Task statement: Extract every line of the material below verbatim, keeping the original order and line breaks.

Dataset records:
--- --- ---
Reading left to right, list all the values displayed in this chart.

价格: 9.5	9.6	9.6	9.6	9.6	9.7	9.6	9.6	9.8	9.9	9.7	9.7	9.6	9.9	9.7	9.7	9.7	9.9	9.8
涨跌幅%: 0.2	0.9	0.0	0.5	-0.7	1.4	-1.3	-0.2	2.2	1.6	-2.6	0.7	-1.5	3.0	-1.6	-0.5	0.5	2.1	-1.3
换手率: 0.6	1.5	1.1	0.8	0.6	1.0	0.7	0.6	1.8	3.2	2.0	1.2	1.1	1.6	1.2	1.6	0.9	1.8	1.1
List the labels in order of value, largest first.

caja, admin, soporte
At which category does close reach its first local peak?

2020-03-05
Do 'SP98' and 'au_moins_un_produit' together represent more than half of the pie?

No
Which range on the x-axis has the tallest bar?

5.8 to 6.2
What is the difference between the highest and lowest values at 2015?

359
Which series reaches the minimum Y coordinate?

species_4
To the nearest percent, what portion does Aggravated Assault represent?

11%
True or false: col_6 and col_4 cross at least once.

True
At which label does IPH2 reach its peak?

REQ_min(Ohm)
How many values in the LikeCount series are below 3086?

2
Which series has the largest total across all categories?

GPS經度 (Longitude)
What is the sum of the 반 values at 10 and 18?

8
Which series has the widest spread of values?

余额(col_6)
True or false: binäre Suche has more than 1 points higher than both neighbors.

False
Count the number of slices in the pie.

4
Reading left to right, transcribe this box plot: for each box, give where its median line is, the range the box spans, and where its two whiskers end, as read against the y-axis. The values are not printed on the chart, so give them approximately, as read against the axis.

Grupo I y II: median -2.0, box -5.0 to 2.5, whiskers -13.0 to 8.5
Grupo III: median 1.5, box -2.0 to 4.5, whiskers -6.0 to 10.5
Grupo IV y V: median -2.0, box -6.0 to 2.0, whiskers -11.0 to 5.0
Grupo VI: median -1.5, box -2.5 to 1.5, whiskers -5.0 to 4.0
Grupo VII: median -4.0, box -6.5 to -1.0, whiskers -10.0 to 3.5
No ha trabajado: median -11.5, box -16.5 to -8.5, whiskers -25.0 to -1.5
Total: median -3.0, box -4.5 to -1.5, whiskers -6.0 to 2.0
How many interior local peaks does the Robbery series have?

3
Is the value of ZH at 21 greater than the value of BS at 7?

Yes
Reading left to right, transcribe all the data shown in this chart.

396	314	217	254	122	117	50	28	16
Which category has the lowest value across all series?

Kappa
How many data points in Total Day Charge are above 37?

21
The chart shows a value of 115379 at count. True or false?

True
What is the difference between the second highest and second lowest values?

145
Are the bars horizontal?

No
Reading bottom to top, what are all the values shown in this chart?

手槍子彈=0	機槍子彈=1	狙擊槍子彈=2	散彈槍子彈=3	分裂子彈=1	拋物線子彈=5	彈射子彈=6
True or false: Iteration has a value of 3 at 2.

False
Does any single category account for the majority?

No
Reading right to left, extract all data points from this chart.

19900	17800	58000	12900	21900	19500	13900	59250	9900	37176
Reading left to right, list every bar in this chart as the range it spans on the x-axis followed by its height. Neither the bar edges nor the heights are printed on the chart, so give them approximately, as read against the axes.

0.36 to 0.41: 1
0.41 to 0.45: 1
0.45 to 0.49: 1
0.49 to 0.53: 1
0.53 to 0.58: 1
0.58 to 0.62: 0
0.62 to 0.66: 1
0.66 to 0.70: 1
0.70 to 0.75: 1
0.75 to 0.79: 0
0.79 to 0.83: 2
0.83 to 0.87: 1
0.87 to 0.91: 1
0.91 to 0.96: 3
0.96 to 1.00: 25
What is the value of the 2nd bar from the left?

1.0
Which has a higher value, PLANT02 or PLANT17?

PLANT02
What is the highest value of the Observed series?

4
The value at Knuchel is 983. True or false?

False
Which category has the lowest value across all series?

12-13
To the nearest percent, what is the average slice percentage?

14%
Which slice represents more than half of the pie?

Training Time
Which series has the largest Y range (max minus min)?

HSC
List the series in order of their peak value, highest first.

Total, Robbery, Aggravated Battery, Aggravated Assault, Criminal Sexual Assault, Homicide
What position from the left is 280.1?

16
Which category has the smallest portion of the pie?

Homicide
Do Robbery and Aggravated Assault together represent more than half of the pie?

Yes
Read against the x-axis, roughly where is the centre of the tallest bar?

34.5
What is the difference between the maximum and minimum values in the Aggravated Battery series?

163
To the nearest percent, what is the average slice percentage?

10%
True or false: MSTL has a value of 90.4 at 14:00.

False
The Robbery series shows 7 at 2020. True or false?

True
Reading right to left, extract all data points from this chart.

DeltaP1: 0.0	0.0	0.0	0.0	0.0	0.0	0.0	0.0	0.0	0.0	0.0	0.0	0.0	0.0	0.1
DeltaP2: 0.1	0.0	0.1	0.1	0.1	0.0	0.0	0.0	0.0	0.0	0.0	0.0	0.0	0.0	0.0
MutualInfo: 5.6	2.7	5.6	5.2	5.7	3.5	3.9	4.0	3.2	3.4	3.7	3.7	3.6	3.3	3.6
--- --- ---
Task answer:
Reading left to right, list all the values displayed in this chart.

价格: 9.5	9.6	9.6	9.6	9.6	9.7	9.6	9.6	9.8	9.9	9.7	9.7	9.6	9.9	9.7	9.7	9.7	9.9	9.8
涨跌幅%: 0.2	0.9	0.0	0.5	-0.7	1.4	-1.3	-0.2	2.2	1.6	-2.6	0.7	-1.5	3.0	-1.6	-0.5	0.5	2.1	-1.3
换手率: 0.6	1.5	1.1	0.8	0.6	1.0	0.7	0.6	1.8	3.2	2.0	1.2	1.1	1.6	1.2	1.6	0.9	1.8	1.1
List the labels in order of value, largest first.

caja, admin, soporte
At which category does close reach its first local peak?

2020-03-05
Do 'SP98' and 'au_moins_un_produit' together represent more than half of the pie?

No
Which range on the x-axis has the tallest bar?

5.8 to 6.2
What is the difference between the highest and lowest values at 2015?

359
Which series reaches the minimum Y coordinate?

species_4
To the nearest percent, what portion does Aggravated Assault represent?

11%
True or false: col_6 and col_4 cross at least once.

True
At which label does IPH2 reach its peak?

REQ_min(Ohm)
How many values in the LikeCount series are below 3086?

2
Which series has the largest total across all categories?

GPS經度 (Longitude)
What is the sum of the 반 values at 10 and 18?

8
Which series has the widest spread of values?

余额(col_6)
True or false: binäre Suche has more than 1 points higher than both neighbors.

False
Count the number of slices in the pie.

4
Reading left to right, transcribe this box plot: for each box, give where its median line is, the range the box spans, and where its two whiskers end, as read against the y-axis. The values are not printed on the chart, so give them approximately, as read against the axis.

Grupo I y II: median -2.0, box -5.0 to 2.5, whiskers -13.0 to 8.5
Grupo III: median 1.5, box -2.0 to 4.5, whiskers -6.0 to 10.5
Grupo IV y V: median -2.0, box -6.0 to 2.0, whiskers -11.0 to 5.0
Grupo VI: median -1.5, box -2.5 to 1.5, whiskers -5.0 to 4.0
Grupo VII: median -4.0, box -6.5 to -1.0, whiskers -10.0 to 3.5
No ha trabajado: median -11.5, box -16.5 to -8.5, whiskers -25.0 to -1.5
Total: median -3.0, box -4.5 to -1.5, whiskers -6.0 to 2.0
How many interior local peaks does the Robbery series have?

3
Is the value of ZH at 21 greater than the value of BS at 7?

Yes
Reading left to right, transcribe all the data shown in this chart.

396	314	217	254	122	117	50	28	16
Which category has the lowest value across all series?

Kappa
How many data points in Total Day Charge are above 37?

21
The chart shows a value of 115379 at count. True or false?

True
What is the difference between the second highest and second lowest values?

145
Are the bars horizontal?

No
Reading bottom to top, what are all the values shown in this chart?

手槍子彈=0	機槍子彈=1	狙擊槍子彈=2	散彈槍子彈=3	分裂子彈=1	拋物線子彈=5	彈射子彈=6
True or false: Iteration has a value of 3 at 2.

False
Does any single category account for the majority?

No
Reading right to left, extract all data points from this chart.

19900	17800	58000	12900	21900	19500	13900	59250	9900	37176
Reading left to right, list every bar in this chart as the range it spans on the x-axis followed by its height. Neither the bar edges nor the heights are printed on the chart, so give them approximately, as read against the axes.

0.36 to 0.41: 1
0.41 to 0.45: 1
0.45 to 0.49: 1
0.49 to 0.53: 1
0.53 to 0.58: 1
0.58 to 0.62: 0
0.62 to 0.66: 1
0.66 to 0.70: 1
0.70 to 0.75: 1
0.75 to 0.79: 0
0.79 to 0.83: 2
0.83 to 0.87: 1
0.87 to 0.91: 1
0.91 to 0.96: 3
0.96 to 1.00: 25
What is the value of the 2nd bar from the left?

1.0
Which has a higher value, PLANT02 or PLANT17?

PLANT02
What is the highest value of the Observed series?

4
The value at Knuchel is 983. True or false?

False
Which category has the lowest value across all series?

12-13
To the nearest percent, what is the average slice percentage?

14%
Which slice represents more than half of the pie?

Training Time
Which series has the largest Y range (max minus min)?

HSC
List the series in order of their peak value, highest first.

Total, Robbery, Aggravated Battery, Aggravated Assault, Criminal Sexual Assault, Homicide
What position from the left is 280.1?

16
Which category has the smallest portion of the pie?

Homicide
Do Robbery and Aggravated Assault together represent more than half of the pie?

Yes
Read against the x-axis, roughly where is the centre of the tallest bar?

34.5
What is the difference between the maximum and minimum values in the Aggravated Battery series?

163
To the nearest percent, what is the average slice percentage?

10%
True or false: MSTL has a value of 90.4 at 14:00.

False
The Robbery series shows 7 at 2020. True or false?

True
Reading right to left, extract all data points from this chart.

DeltaP1: 0.0	0.0	0.0	0.0	0.0	0.0	0.0	0.0	0.0	0.0	0.0	0.0	0.0	0.0	0.1
DeltaP2: 0.1	0.0	0.1	0.1	0.1	0.0	0.0	0.0	0.0	0.0	0.0	0.0	0.0	0.0	0.0
MutualInfo: 5.6	2.7	5.6	5.2	5.7	3.5	3.9	4.0	3.2	3.4	3.7	3.7	3.6	3.3	3.6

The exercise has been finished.